Duchenne muscular dystrophy is caused by genetic mutations in the dystrophin gene that result in loss of dystrophin expression in muscle cells. Nonsense mutations arising from the conversion of a sense codon to a stop codon within the dystrophin gene account for 10-15% of cases, and over 800 unique nonsense mutations have been reported in Duchenne muscular dystrophy patients. Transfer RNAs (tRNAs) engineered to read through the premature termination codon (PTC) created by a nonsense mutation have the potential to restore expression of full-length dystrophin in these patients. This therapeutic approach is not in principle affected by the immense size of the dystrophin gene, nor the large number of distinct nonsense mutations observed in Duchenne muscular dystrophy patients. This would overcome limitations of gene replacement, mRNA therapeutic, and gene editing approaches, and more generally could potentially unify the treatment of thousands of rare and ultrarare stop codon diseases.
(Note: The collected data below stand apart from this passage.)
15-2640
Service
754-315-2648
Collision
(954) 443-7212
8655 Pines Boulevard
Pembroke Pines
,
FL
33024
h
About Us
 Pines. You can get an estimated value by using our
To develop tRNAs with desired therapeutic features, such as high activity, specificity, durability, and low immunogenicity, Alltrna has built a unique platform based on (i) high-throughput screening of engineered tRNA oligonucleotides combining optimized sequence and chemical modification patterns and (ii) rational and machine learning-guided design principles. Preclinical data demonstrate productive PTC readthrough in vitro in a wide range of clinically relevant disease models spanning more than 15 different genes, and in vivo in PTC-containing mouse models across different stop codons.
These preclinical proof-of-concept results are promising and provide an attractive programmable design framework for tRNAs as a novel class of medicines to restore disrupted protein production, regardless of target, for thousands of diseases with the same underlying genetic mutation. Recent preclinical data and rationale for therapeutic application in muscle stop codon diseases such as Duchenne muscular dystrophy will be presented at the meeting.